Why do i need to fix parity between solving edges and corners?Is there no way to fix it at the very end?For example by memorizing what PLL i performed last


----------



## Lucas Garron (Aug 28, 2009)

icetea666 said:


> Why do i need to fix parity between solving edges and corners?


Because parity exists, and you need to solve it if you want to know how to BLD.



icetea666 said:


> Is there no way to fix it at the very end?


There is a way. Also, next time, please write "Is there *a* way to fix it at the very end?" sa that it's possible to give a clear yes/no answer to your question.



icetea666 said:


> For example by memorizing what PLL i performed last


Huh?
Firstly, it helps to know what method you're using. But no matter what method, it's probably possible for you to set up your parity so that you always solve it using the same PLL alg.

For classic Pochmann, you can shoot UBR at the end of corners (assuming your buffer is UBL) if you have parity, and if you use M2 you can add M2 F2 at the end of edges. That always gives you a T-perm.

Not how I'd do it, but it's an example.


----------



## Swordsman Kirby (Aug 28, 2009)

You can fix parity with PLLs as well.
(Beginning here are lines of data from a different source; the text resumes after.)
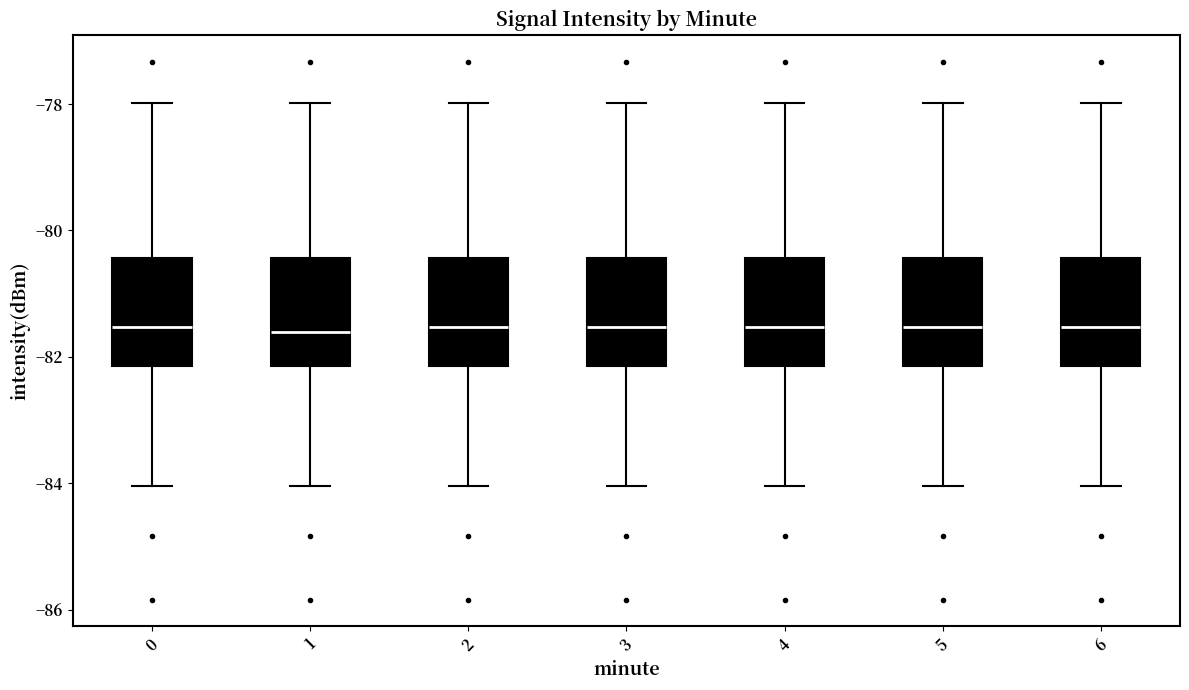

Reading left to right, transcribe this box plot: for each box, give where its median line is, the range the box spans, and where its two whiskers end, as read against the y-axis. The values are not printed on the chart, so give them approximately, as read against the axis.

0: median -81.6, box -82.2 to -80.4, whiskers -84.0 to -78.0
1: median -81.6, box -82.2 to -80.4, whiskers -84.0 to -78.0
2: median -81.6, box -82.2 to -80.4, whiskers -84.0 to -78.0
3: median -81.6, box -82.2 to -80.4, whiskers -84.0 to -78.0
4: median -81.6, box -82.2 to -80.4, whiskers -84.0 to -78.0
5: median -81.6, box -82.2 to -80.4, whiskers -84.0 to -78.0
6: median -81.6, box -82.2 to -80.4, whiskers -84.0 to -78.0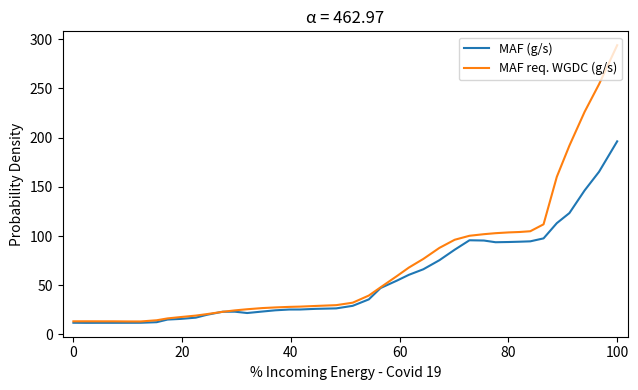

Which series has the largest range (max minus min)?

MAF req. WGDC (g/s)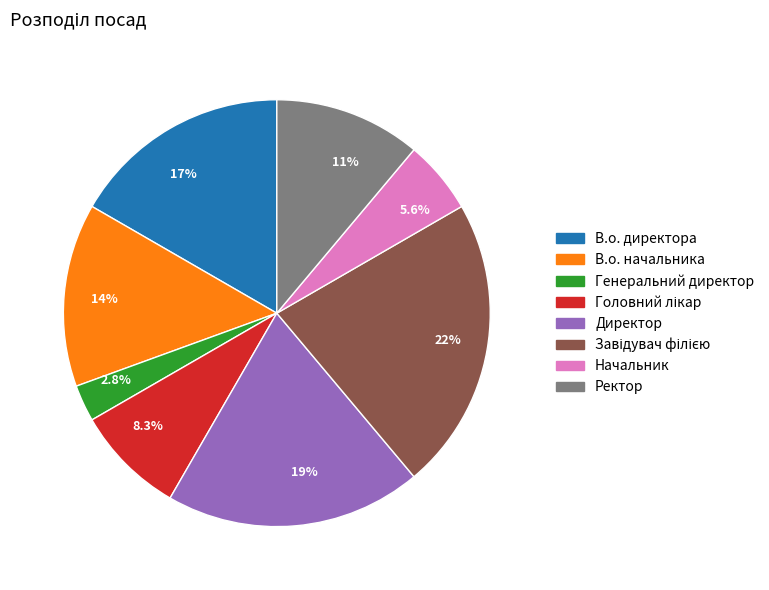

What percentage is NOT represented by 8.3%?

91.7%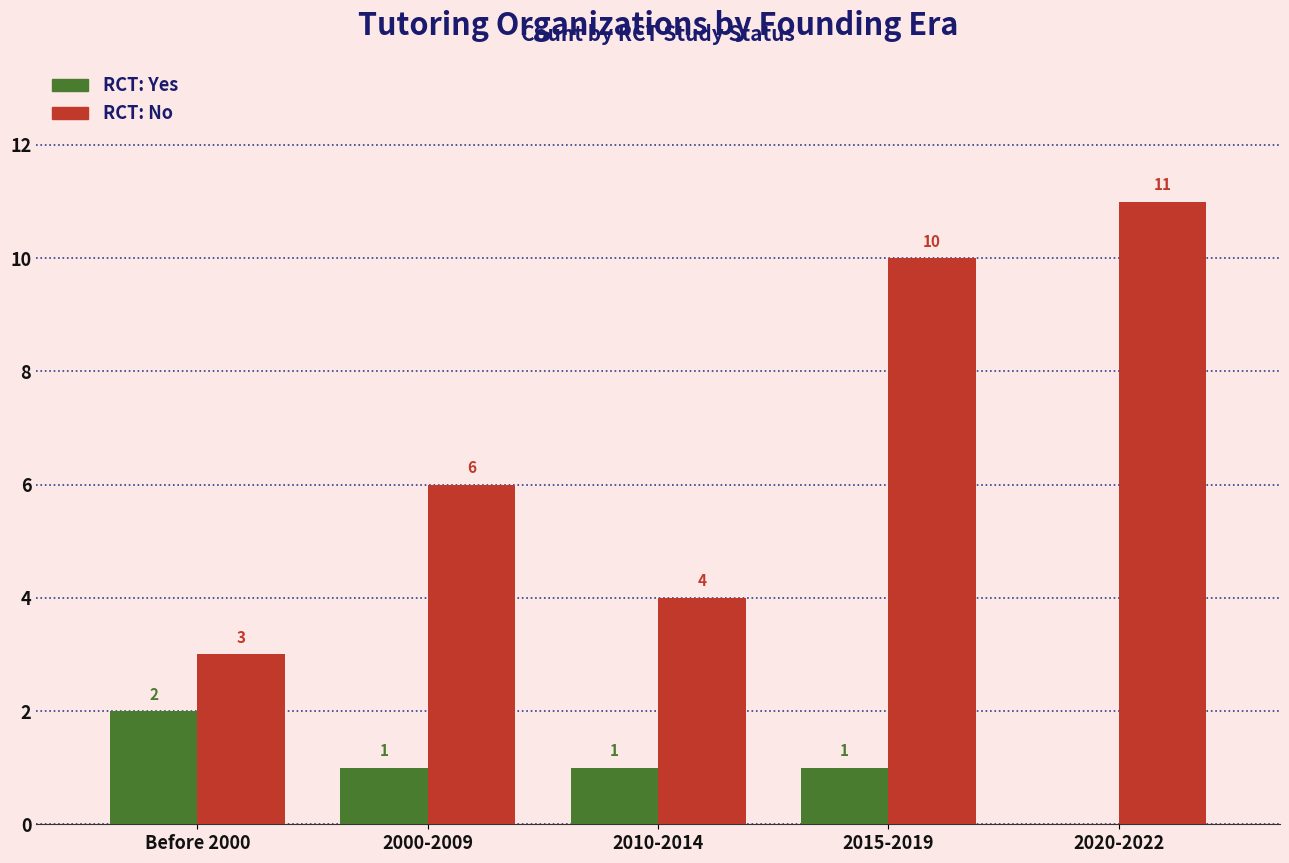

What is the total value across all series at 2000-2009?

7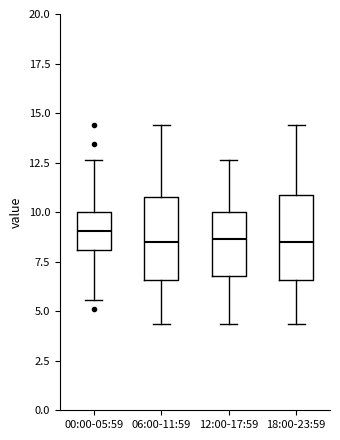

Where does the upper whisker of the box for 00:00-05:59 end on the y-axis? The values are not printed on the chart, so give them approximately, as read against the axis.

12.5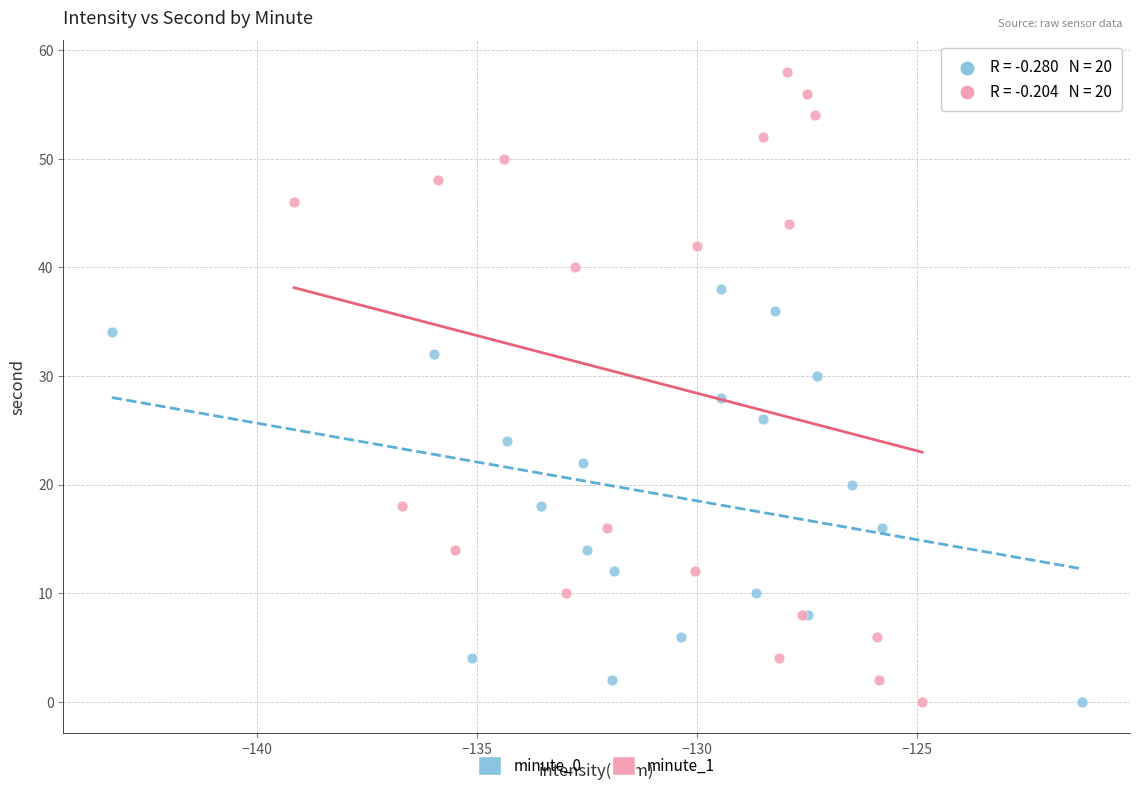

Which series contains the highest Y value?

minute_1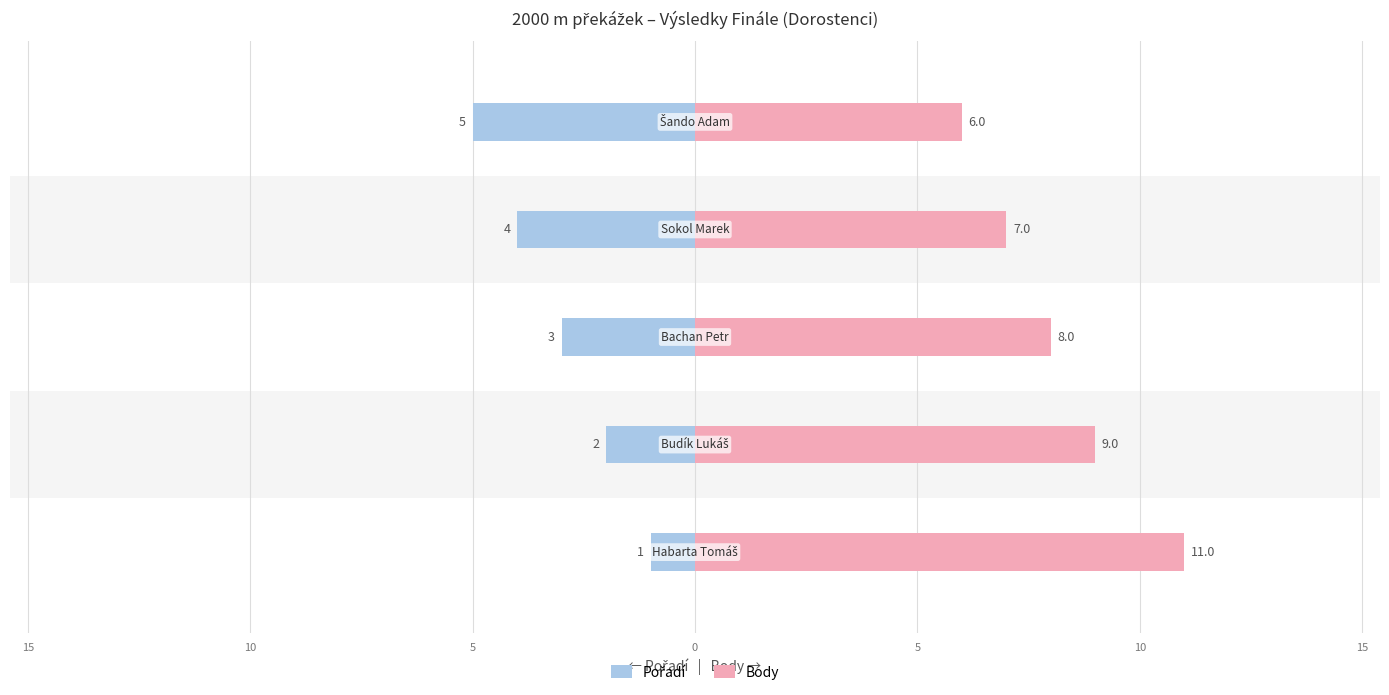

What is the greatest value displayed?

11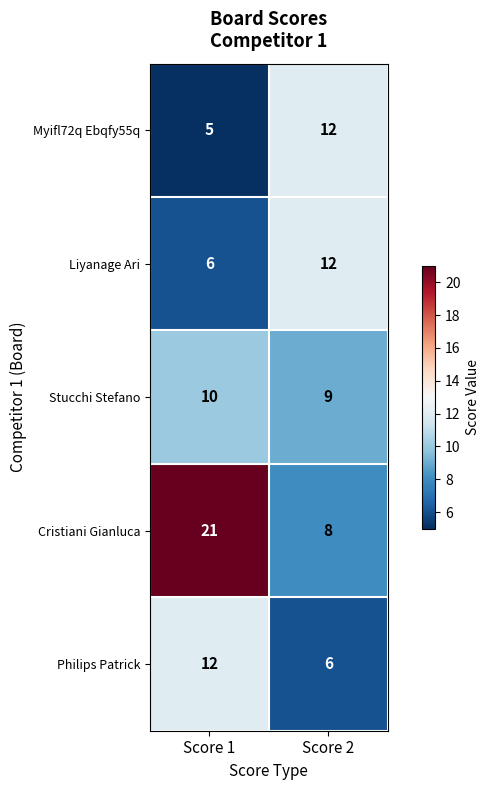

What is the spread (max minus min) of values at Score 2?

6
In fact, to my knowledge, most of the top blindfold cubers fix parity at the end instead of in between corners and edges solving.


----------



## icetea666 (Aug 29, 2009)

Lucas Garron said:


> icetea666 said:
> 
> 
> > Why do i need to fix parity between solving edges and corners?
> ...



I use old Pochmann method,my buffer position for edges is UR while buffer for corners is located on UBL.


----------